Scientists Identify an Innate Function of Vitamin E

21 Dec 2011 --- As an antioxidant, it helps eliminate destructive byproducts from the body's use of oxygen that impede repair. Because it's lipid-soluble, vitamin E can actually insert itself into the membrane to prevent free radicals from attacking.

Dec 21 2011 --- It's rubbed on the skin to reduce signs of aging and consumed by athletes to improve endurance but scientists now have the first evidence of one of vitamin E's normal body functions.

The powerful antioxidant found in most foods helps repair tears in the plasma membranes that protect cells from outside forces and screen what enters and exits, Georgia Health Sciences University researchers report in the journal Nature Communications.

Everyday activities such as eating and exercise can tear the plasma membrane and the new research shows that vitamin E is essential to repair. Without repair of muscle cells, for example, muscles eventually waste away and die in a process similar to what occurs in muscular dystrophy. Muscle weakness also is a common complaint in diabetes, another condition associated with inadequate plasma membrane repair.

"Without any special effort we consume vitamin E every day and we don't even know what it does in our bodies," said Dr. Paul McNeil, GHSU cell biologist and the study's corresponding author. He now feels confident about at least one of its jobs.

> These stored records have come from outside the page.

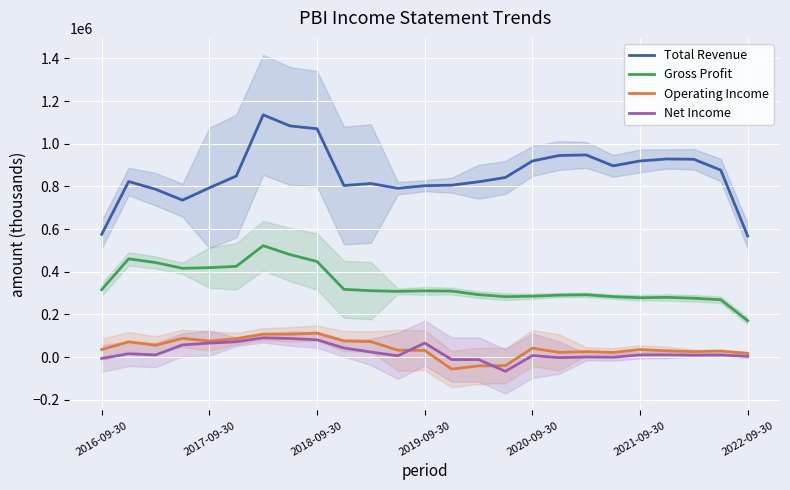

How many data points in Operating Income are less than 35266?

12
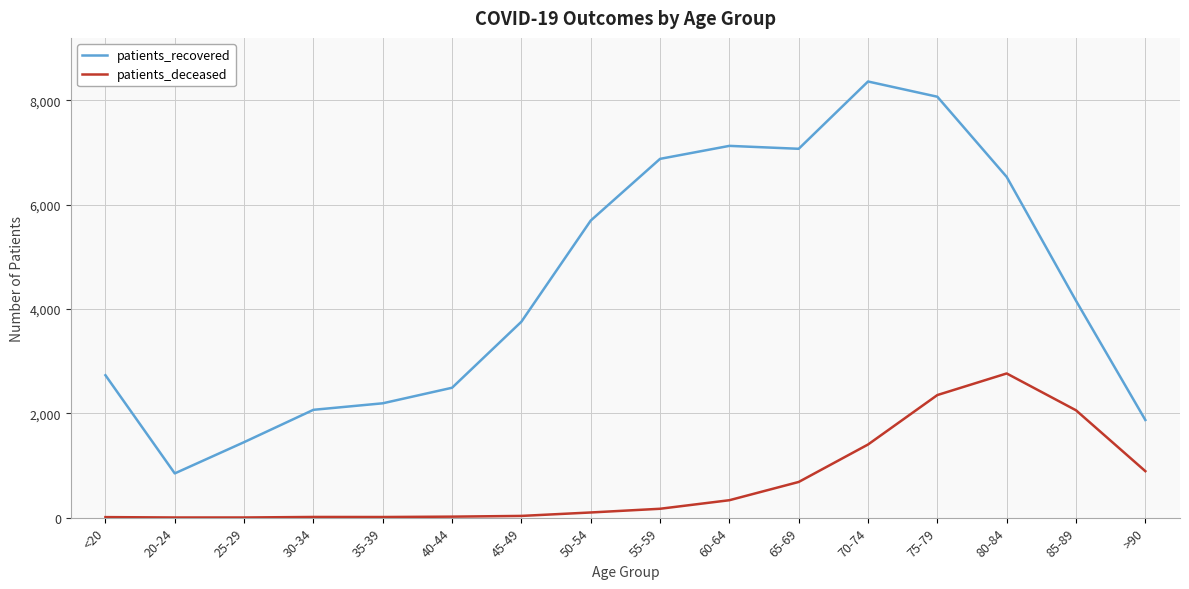

What is the greatest value displayed?

8361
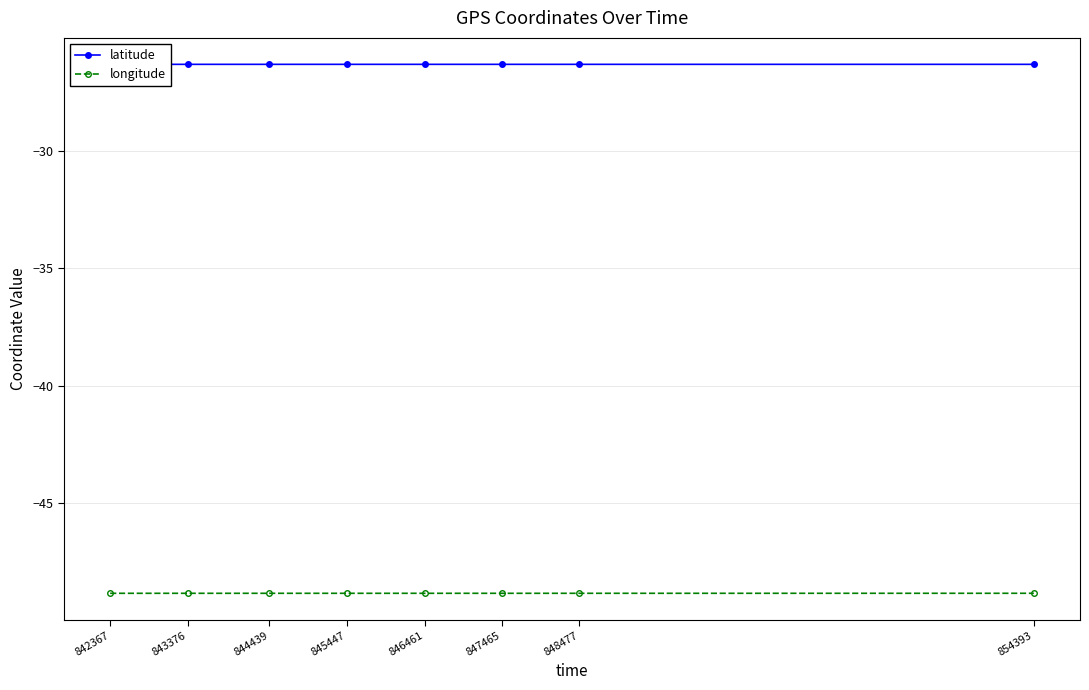

What is the total value across all series at 844439?

-75.2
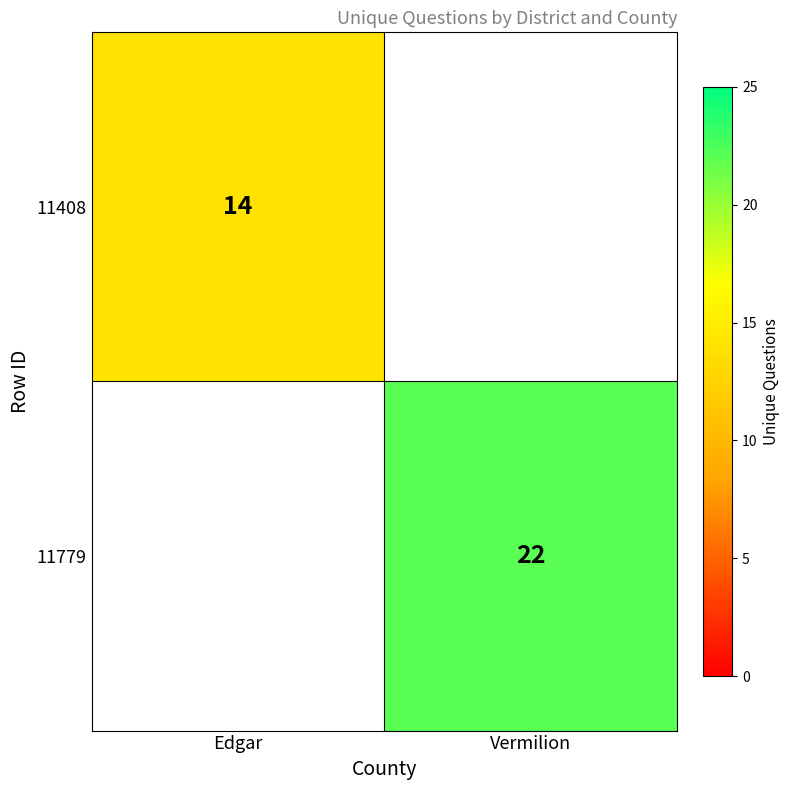

True or false: 11408 has a value of 14 at Edgar.

True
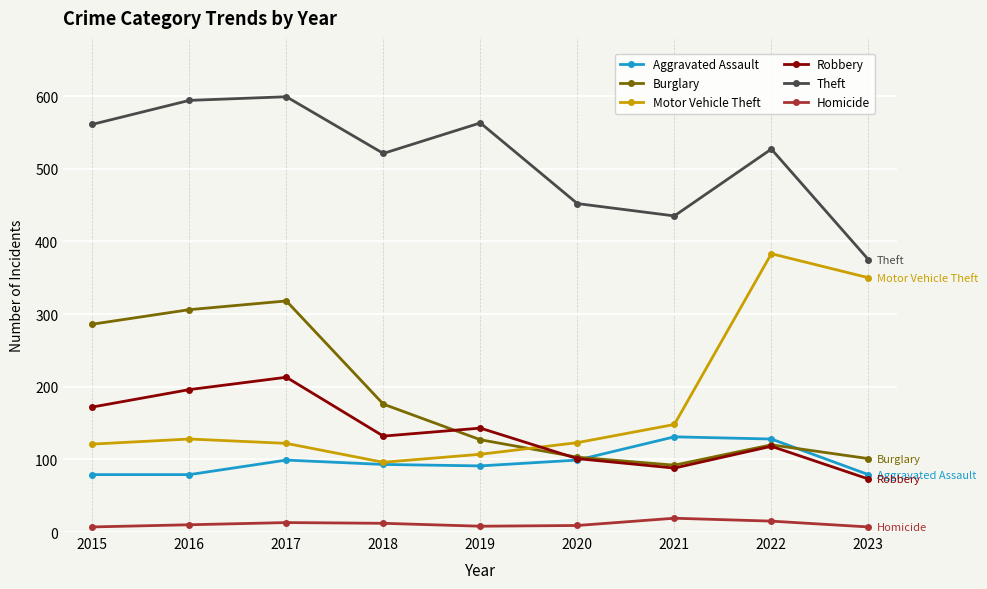

True or false: Aggravated Assault and Theft cross at least once.

False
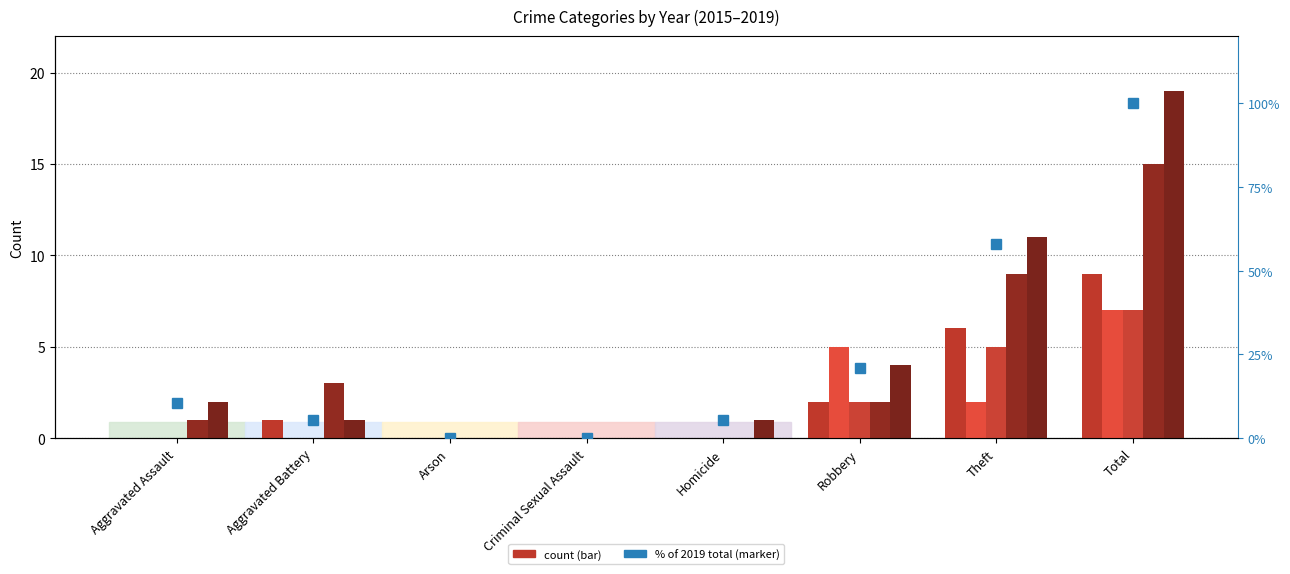

Is it true that the value at Total is 100.0?

True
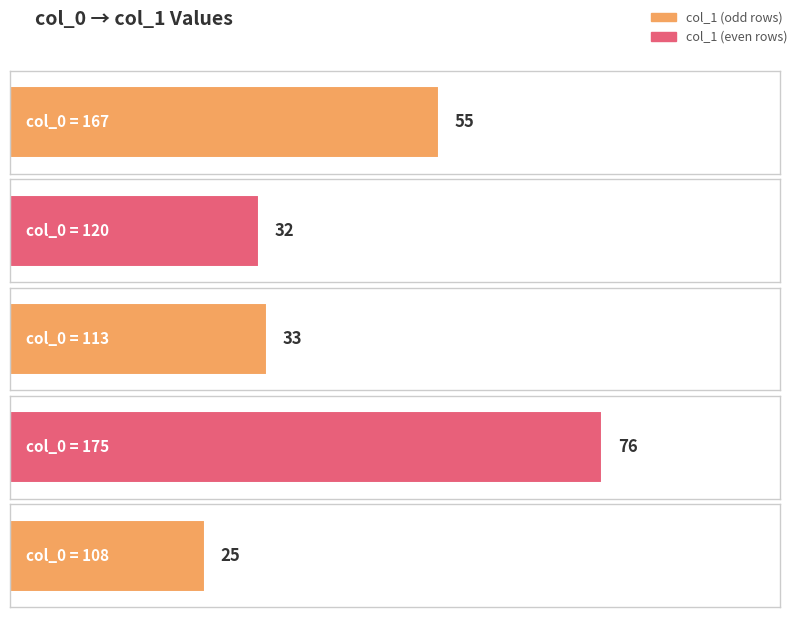

How many values are below 33?

2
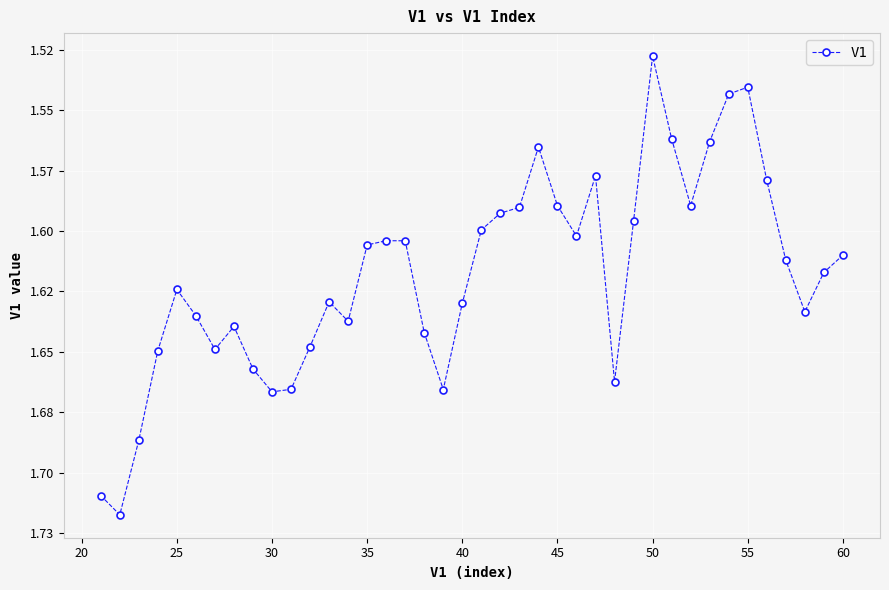

Does the chart have visible grid lines?

Yes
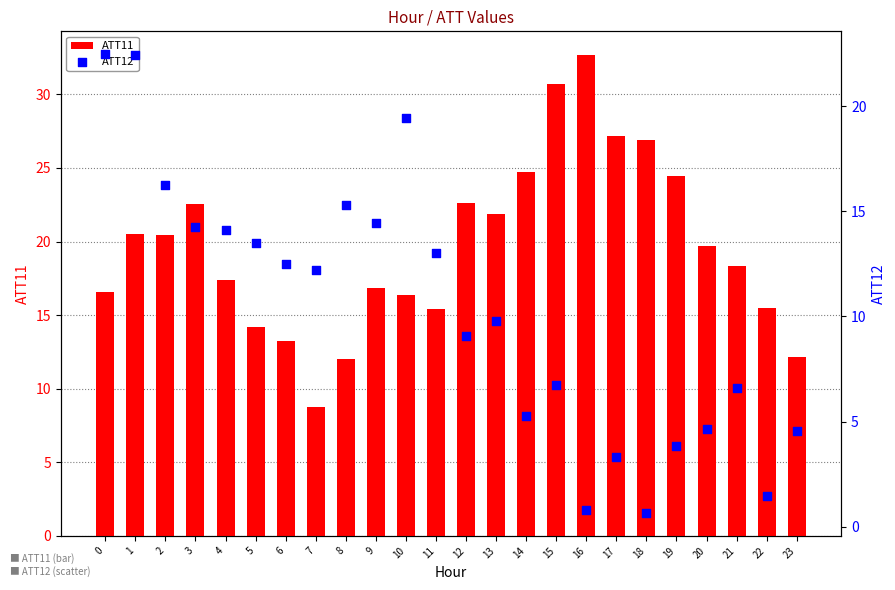

What is the total value across all series at 11?

28.5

Century-old animal studies linked vitamin E deficiency to muscle problems but how that happens remained a mystery until now, McNeil said. His understanding that a lack of membrane repair caused muscle wasting and death prompted McNeil to look at vitamin E.

Vitamin E appears to aid repair in several ways. As an antioxidant, it helps eliminate destructive byproducts from the body's use of oxygen that impede repair. Because it's lipid-soluble, vitamin E can actually insert itself into the membrane to prevent free radicals from attacking. It also can help keep phospholipids, a major membrane component, compliant so they can better repair after a tear.

For example, exercise causes the cell powerhouse, the mitochondria, to burn a lot more oxygen than normal. "As an unavoidable consequence you produce reactive oxygen species," McNeil said. The physical force of exercise tears the membrane. Vitamin E enables adequate plasma membrane repair despite the oxidant challenge and keeps the situation in check.

When he mimicked what happens with exercise by using hydrogen peroxide to produce free radicals, he found that tears in skeletal muscle cells would not heal unless pretreated with vitamin E.

Next steps, which will be aided by two recent National Institutes of Health grants, include examining membrane repair in vitamin E-deficient animals.

McNeil also wants to further examine membrane repair failure in diabetes. Former GHSU graduate student Dr. Amber C. Howard showed in a recent paper in the journal Diabetes that cells taken from animal models of types 1 and 2 diabetes have faulty repair mechanisms. Howard found high glucose was a culprit by soaking cells in a high-glucose solution for eight to 12 weeks, during which time they developed a repair defect. It's also well documented that reactive oxygen species levels are elevated in diabetes.

The Nature Communications paper showed that vitamin E treatment in an animal model of diabetes restored some membrane repair ability. Also, an analogue of the most biologically active form of vitamin E significantly reversed membrane repair deficits caused by high glucose and increased cell survival after tearing cells in culture.

Now McNeil wants to know if he can prevent the development of advanced glycation end products – a sugar that high glucose adds to proteins that his lab has shown can also impede membrane repair – in the animal models of diabetes. The researchers have a drug that at least in cultured animal cells, prevents repair defects from advanced glycation end products.